# Nitrates disappeared, one fish dead.



## Bdublu (Apr 12, 2011)

Just like the title says, my nitrates have disappeared and I have one dead fish. I set the tank up a little over two months ago, and cycled it by seeding with rock from a smaller, well established tank. A month ago, the water tested at 8.2 ph, 0 ammonia and nitrites, and ~ 20 ppm nitrates. Tonight, I noticed my other fish, 1 auratus, bumble bee and yellow lab, and 2 acei, all juveniles and surprisingly, no serious bullying from the auratus. eating my other yellow lab. they all seem to be doing well and seemhealthy but now one is gone. I have no idea why it died. It showed no signs yesterday that it wasn't doing well. 

Anyway, I decided to check my water again and everything is perfect, except I have no nitrates. Thinking I must have tested wrong, I repeated the entire test again, with the same results. The only thing different over the last few days is I haven't run my lights but only for a few hours tota be because I noticed some algae starting to grow. Could the lack of lighting be the culprit? Will my nitrates bounce back without cycling again? I sure hope so but something tells me no.

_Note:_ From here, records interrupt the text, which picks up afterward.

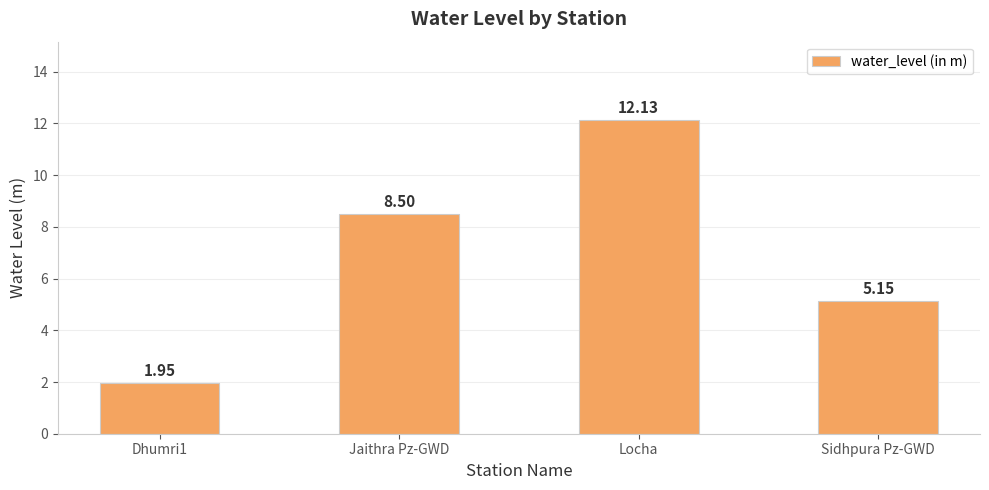

What is the sum of the values at Sidhpura Pz-GWD and Dhumri1?

7.1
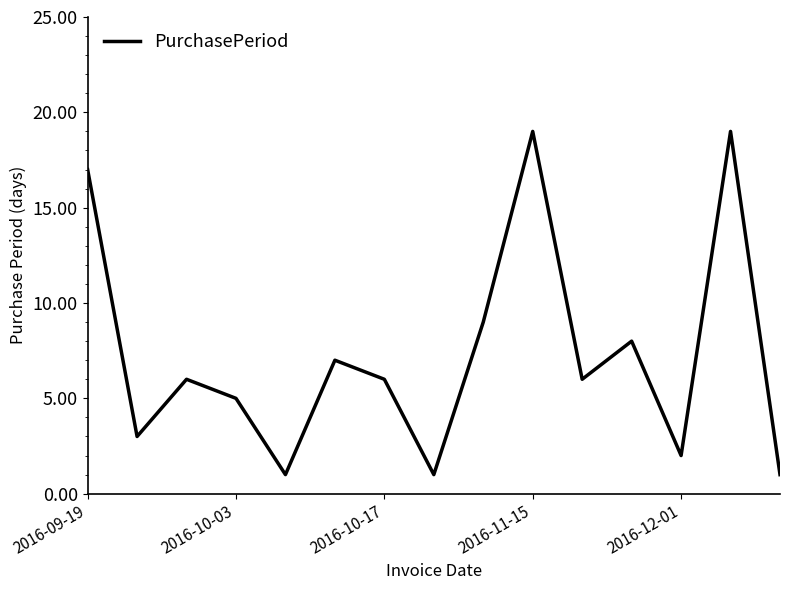

What is the maximum value shown in the chart?

19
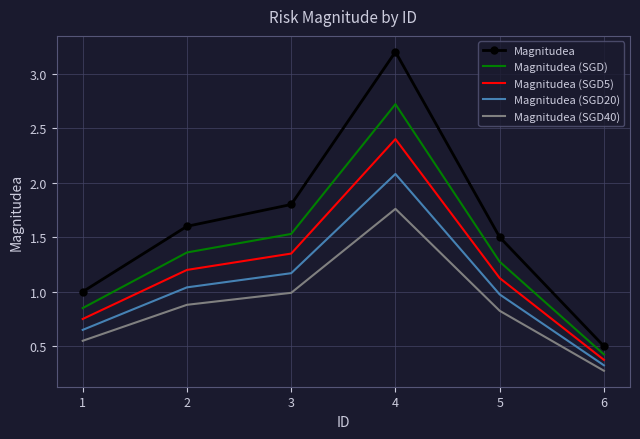

What is the sum of all Magnitudea (SGD) values?

8.2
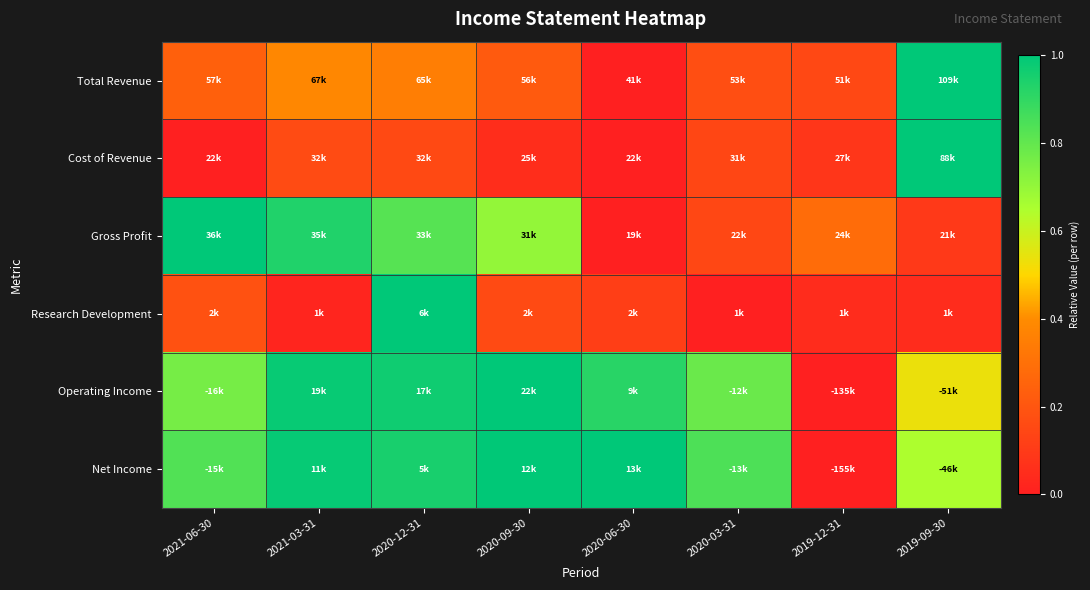

At how many categories does at least one series exceed 0?

8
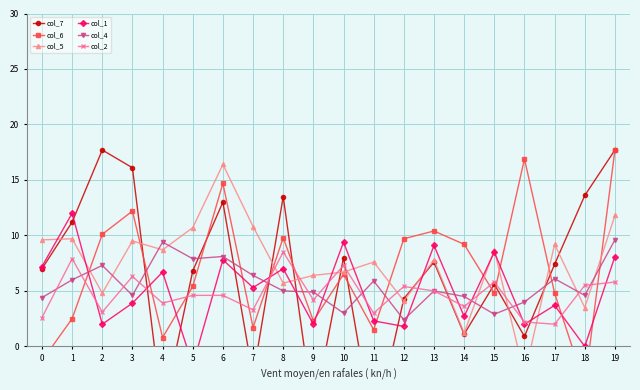

How many data points in col_1 are above 5?

10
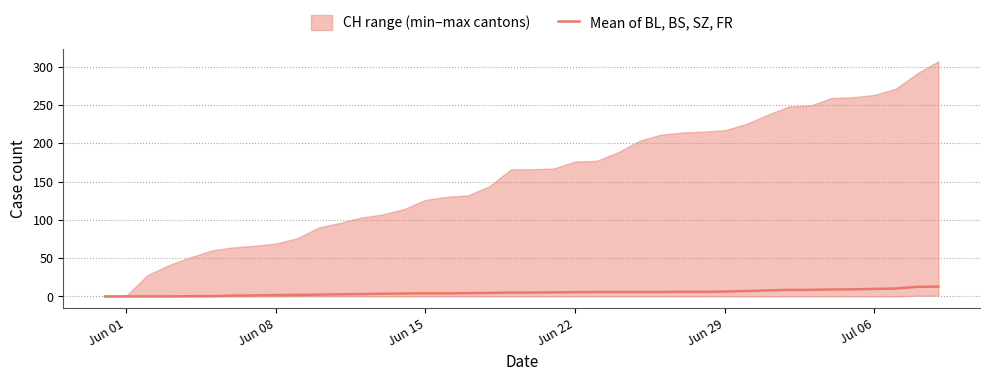

Reading left to right, list all the values displayed in this chart.

0.0	0.0	0.0	0.0	0.2	0.2	1.0	1.2	1.8	2.0	2.2	2.8	3.0	3.5	3.8	4.0	4.0	4.2	4.5	5.0	5.0	5.2	5.5	5.8	5.8	5.8	5.8	6.0	6.0	6.2	7.0	7.8	8.5	8.5	9.0	9.2	9.8	10.2	12.5	12.8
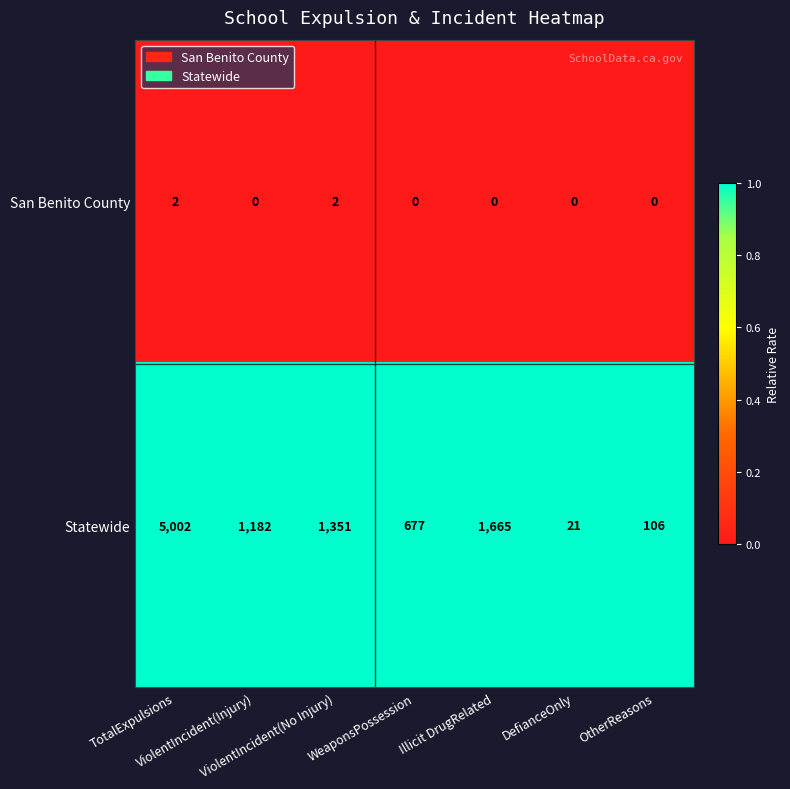

Which series has the largest total across all categories?

Statewide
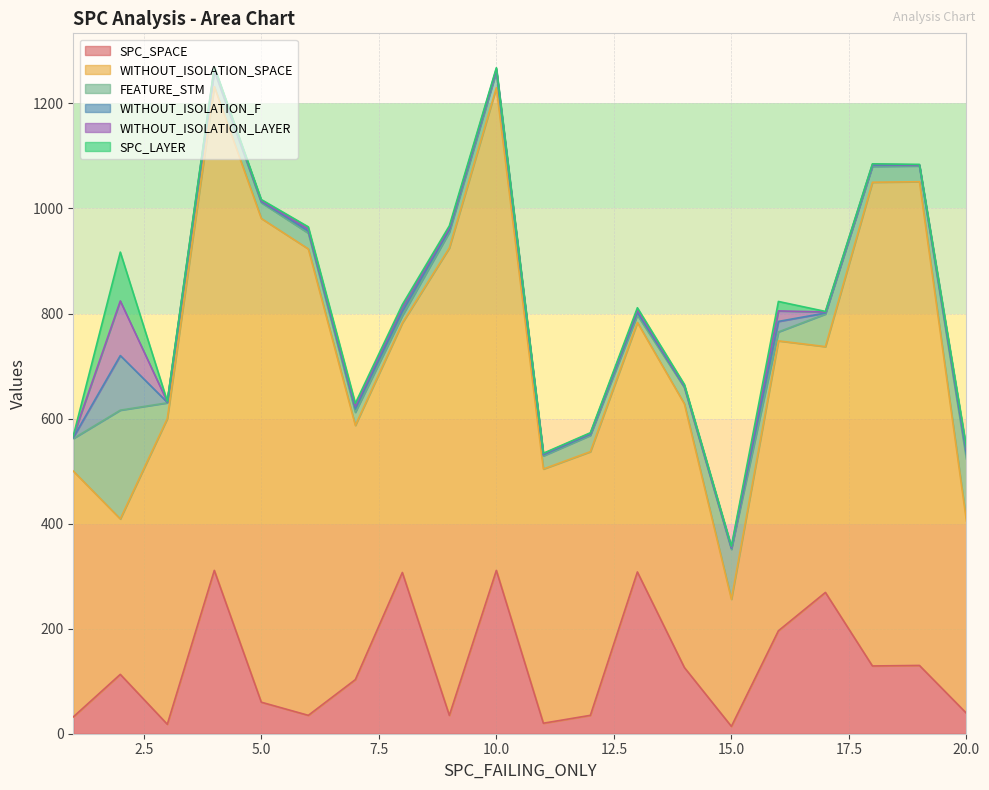

Which series has the largest total across all categories?

WITHOUT_ISOLATION_SPACE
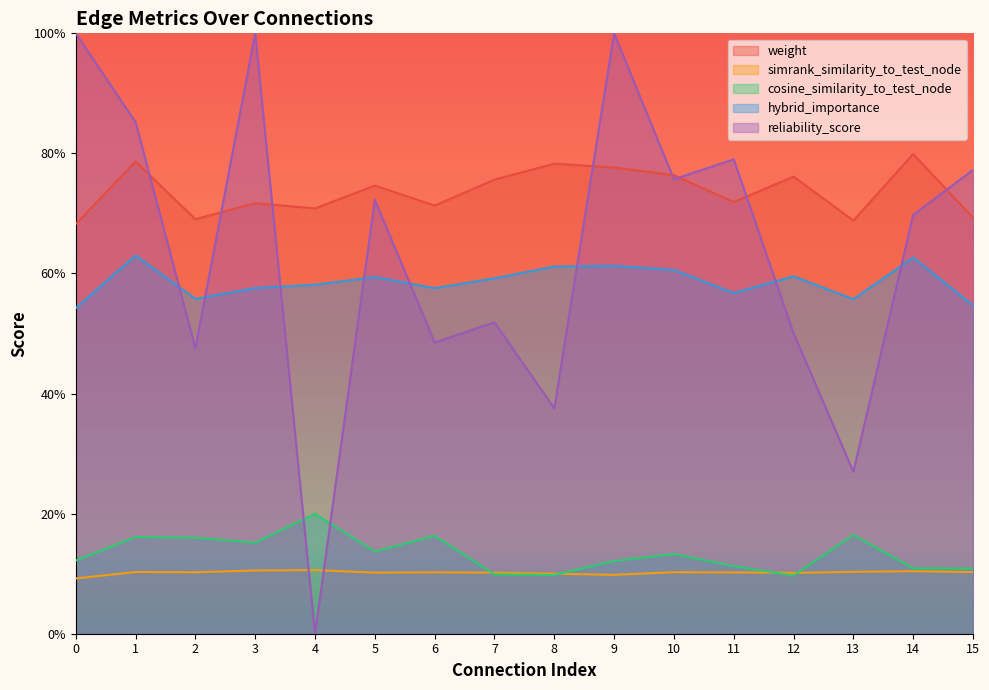

At which label does weight reach its peak?

14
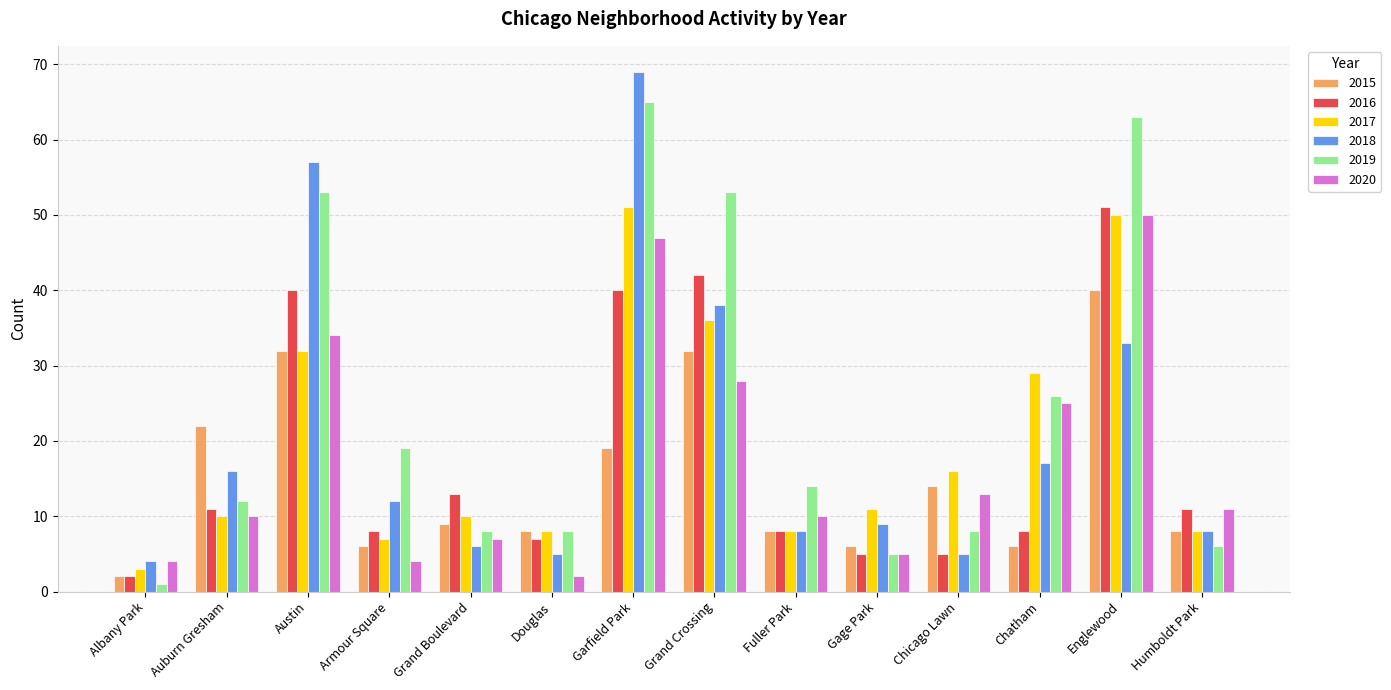

Between Grand Crossing and Chatham, which series saw the biggest shift?

2016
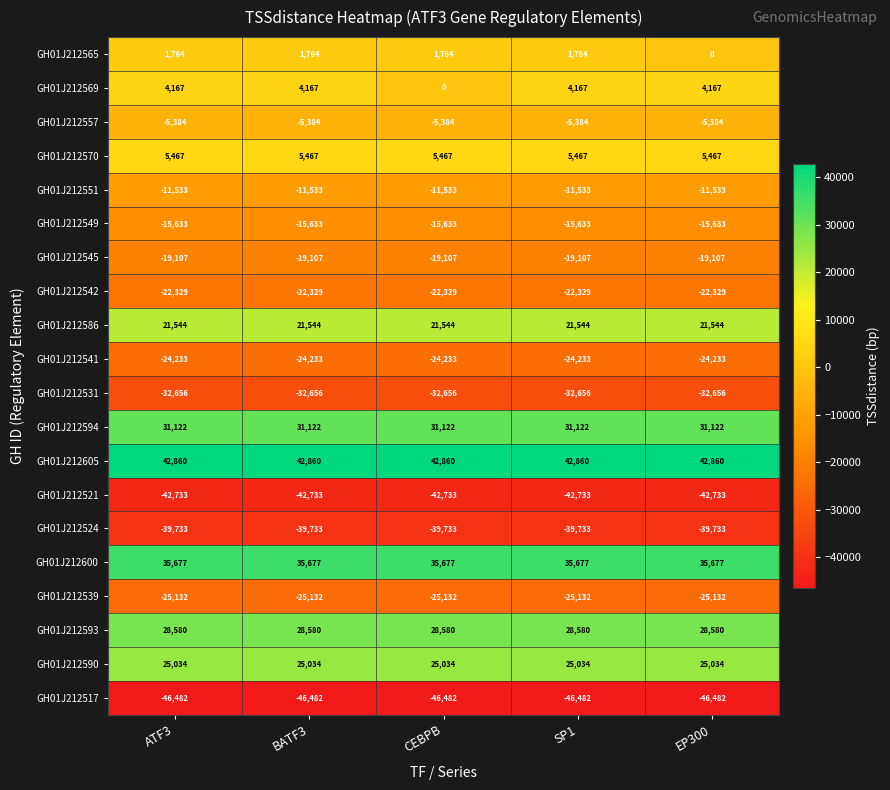

Rank the series by their maximum value, from lowest to highest.

GH01J212517, GH01J212521, GH01J212524, GH01J212531, GH01J212539, GH01J212541, GH01J212542, GH01J212545, GH01J212549, GH01J212551, GH01J212557, GH01J212565, GH01J212569, GH01J212570, GH01J212586, GH01J212590, GH01J212593, GH01J212594, GH01J212600, GH01J212605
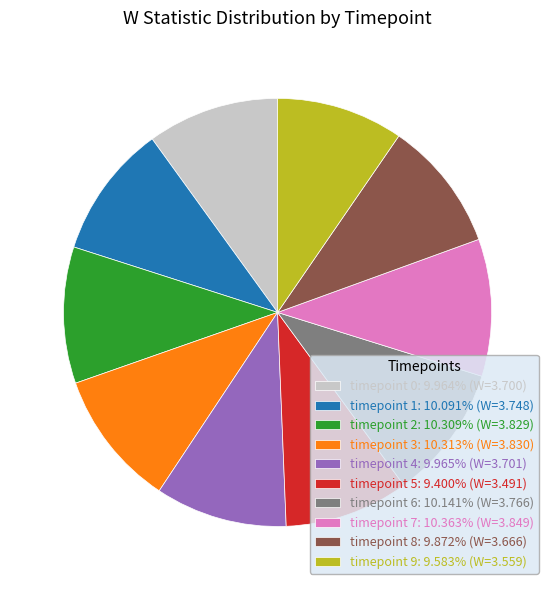

Is there a majority slice in this chart?

No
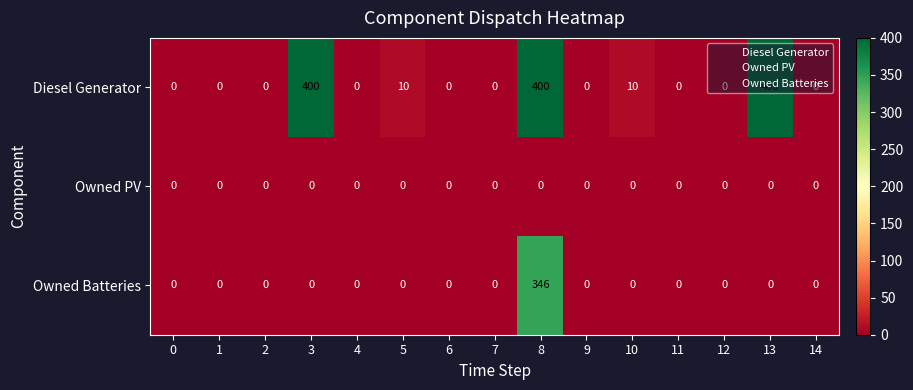

Between 11 and 13, which series saw the biggest shift?

Diesel Generator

Any advice would be appreciated.


----------



## phys (Feb 4, 2011)

Do you have coral in the tank or is it just fish? Some fish will get sick and die or if your tank is too small, they will die because of stress from not having enough space. Some foods may have gone bad or not been the right kind for that fish and it starved. Lighting wouldnt be a culprit unless the oxygen depletion from coral (if you have any) slowing the rate of oxygen production down. 
So questions: How big is your tank? Whats the numbers for the parameters? Do you have crabs and snails to help finish off the fish food you have in there? Do you have any macro algae? How often and what kind of foods do you feed?


----------